かつての「しらけ世代」や「新人類」がそうであったように、人生経験の少ない若者は年上から非難されがちです。そんなこともあり、若者たちを「平成生まれは納得しないと動かない」と決めつけているところには抵抗も感じました。しかし、それはともかく本書の本質は、第4章「若者の体質を改善させる」と第5章「『納得』させるためにあなたがすべきこと」に集約されています。そして、特に後者が重要ではないか、とも。そこでこの章から、「納得できる上司の話し方3大ポイント」に焦点を合わせてみましょう。1.

断定表現を使って自信を示す話し方をする(164ページより)

人は自信のある人のことを信用するもの。
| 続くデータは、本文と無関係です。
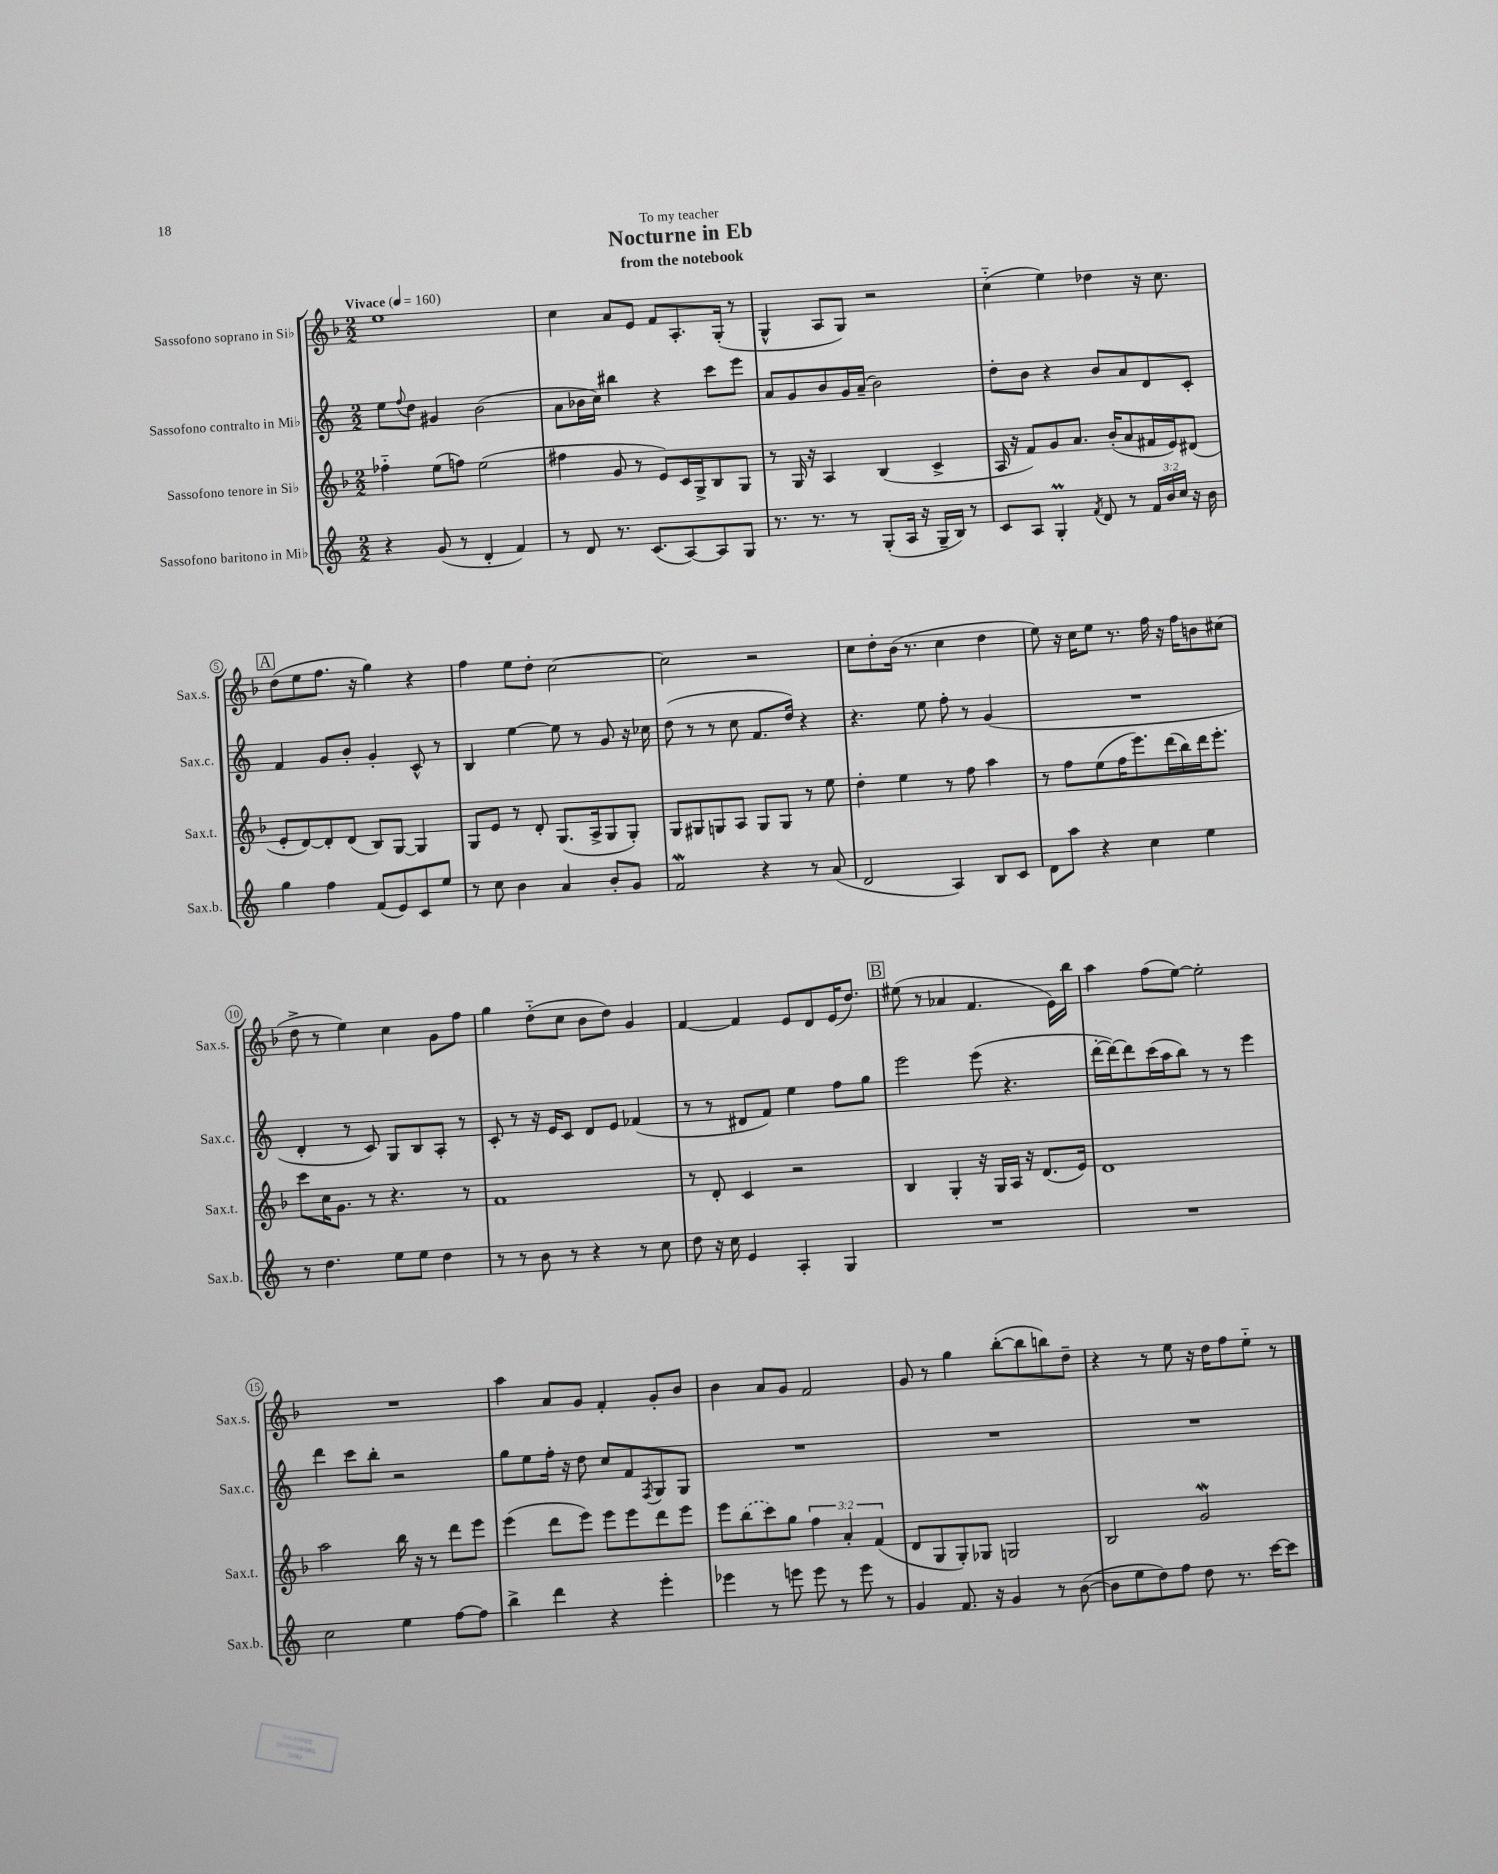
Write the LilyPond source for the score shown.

そこであいまいな言い回しをせず、「必ず」「絶対」などの言葉を織りまぜながら、上司の自信を伝えるべきだそうです。

2.

短文で話すよう心がける(165ページより)

文章が長いと自信を示せず、「言いわけがましい」表現になってしまうため、バシッと短文で話すべき。それだけで、部下の納得度はグンと上がるのだとか。

3.

力強い声で話す(167ページより)

これは、声にメリハリをつけることだそうです。内容にかかわらずメリハリをつけると、「わかりやすい=説得力がある」話になるといいます。
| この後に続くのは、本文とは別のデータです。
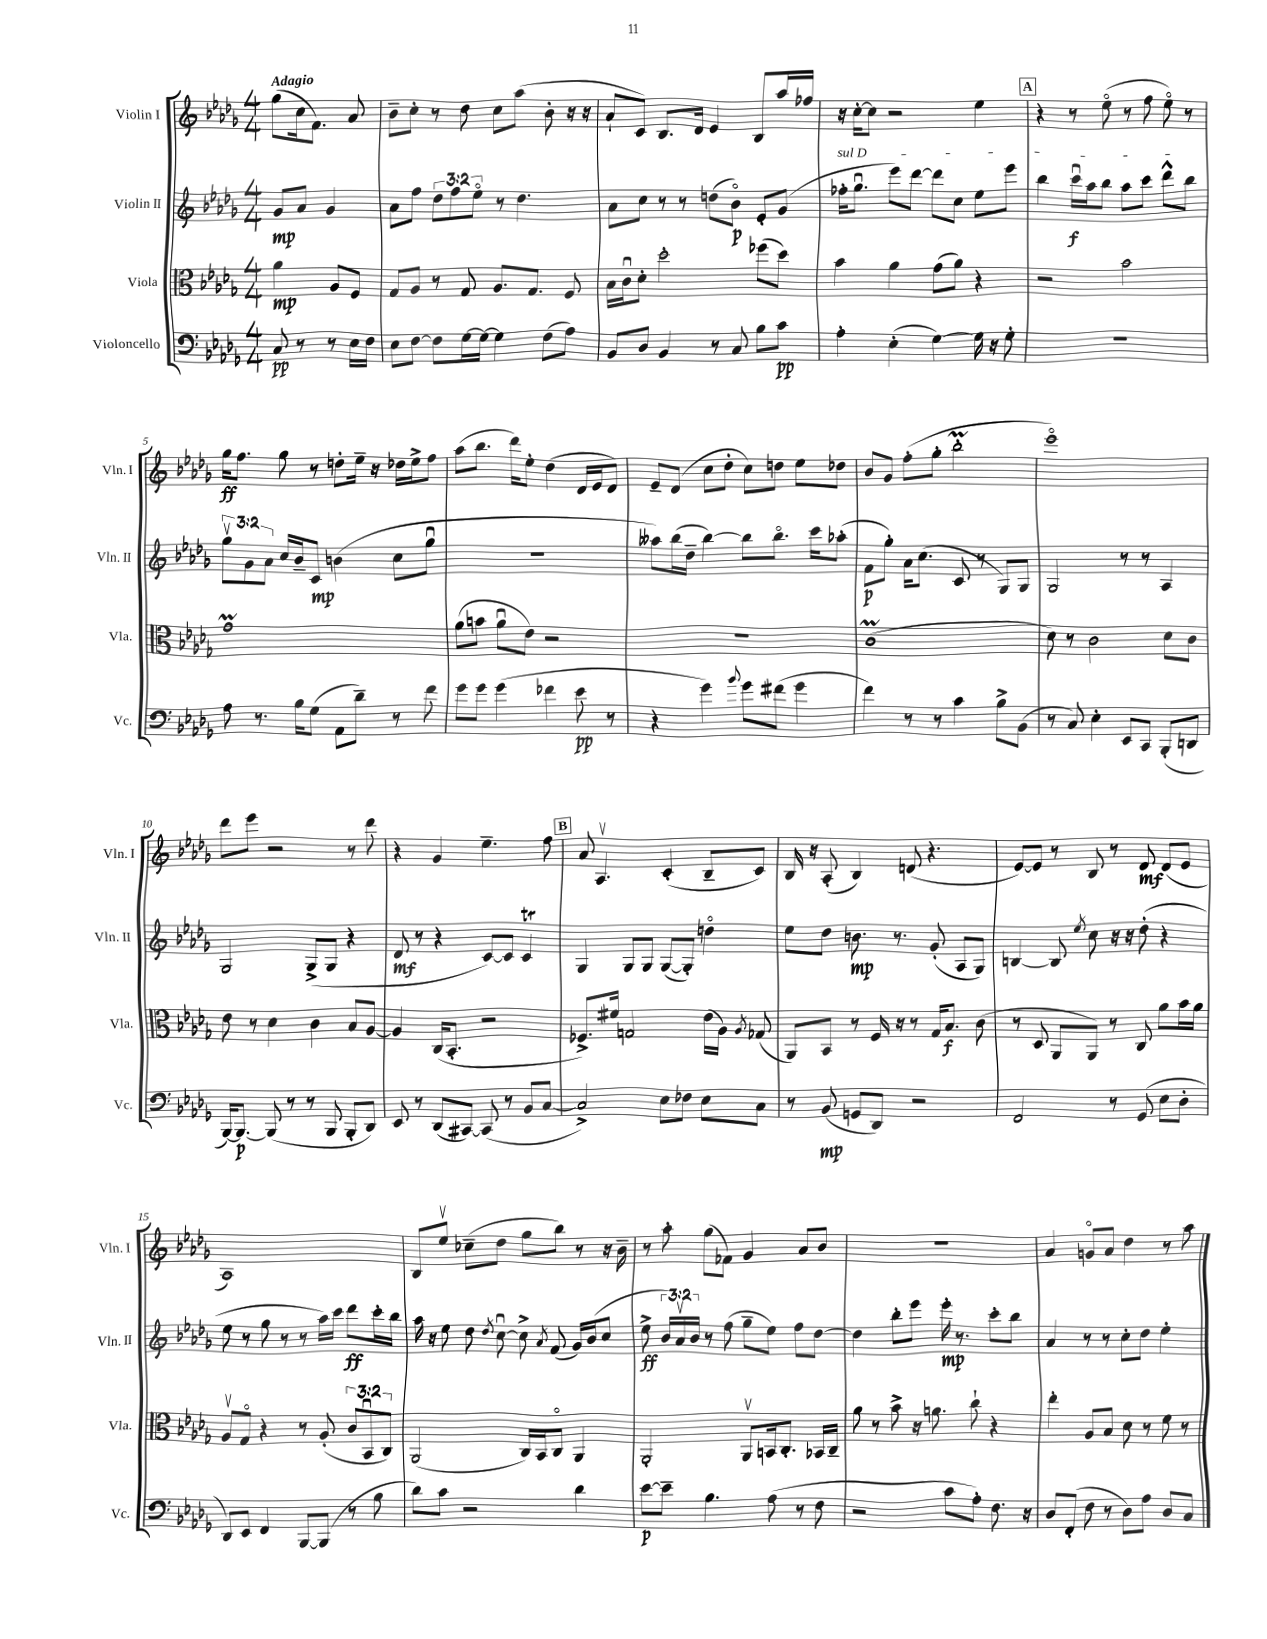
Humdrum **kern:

次に、「上司の指示の出し方3大ポイント」を見てみましょう。

1.

「ニュースステーション」式納得力(169ページより)

ニュース番組のように、「おもな項目をはじめに伝え」、「そのあとに、ひとつひとつを伝えていく」スタイルが重要。全体の展望を眺めさせ、全体の流れを説明しておくというわけです。

2.

クドいくらいがちょうどいい(128ページより)

「くどいな」というほど細かく伝えてちょうどいいのだとか。「なぜそれをするのか」「すると、こんなメリットがある」と、わかりやすく説明すべきだといいます。

3.

プライドには触れないように(175ページより)

実積、キャリアと無関係に「プライド」だけはやたら高い若年世代を変えようという場合、「結論を先に」は御法度。まずヤンワリと明らかな事実を指摘し、体調などを気遣っているふうに注意することが大切なのだとか。なんだか面倒ですね。

最後に、こののち紹介されている「ホメる」ことの重要性です。

1.

ホメたら必ず理由を説明せよ(180ページより)

話したあとに理由をつけて「なぜなのか」を示すことで、納得度はグーンと高くなるといいます。

2.

これまでホメられていない点を探してホメよ(182ページより)

極力、「これはホメられていないな」という点を見つけ出してホメるようにすると、さらに喜ばれるのだとか。

3.

第三者にもホメておけ(183ページより)

本人にではなく第三者にいうと、いいことも悪いことも、必ずいつか本人の耳に入るもの。だからこそ、「陰ボメ」は有効なのだそうです。

先述したように、「平成生まれは納得しないと動かない」と世代でひとくくりにすることには疑問も感じますし、それとは別の次元で、「なぜ、ここまで気を遣わなければならないんだ?」という感情も否定できません。が、若い世代のみならず、すべての人々との交流術と考えると、参考になる部分はあるように感じました。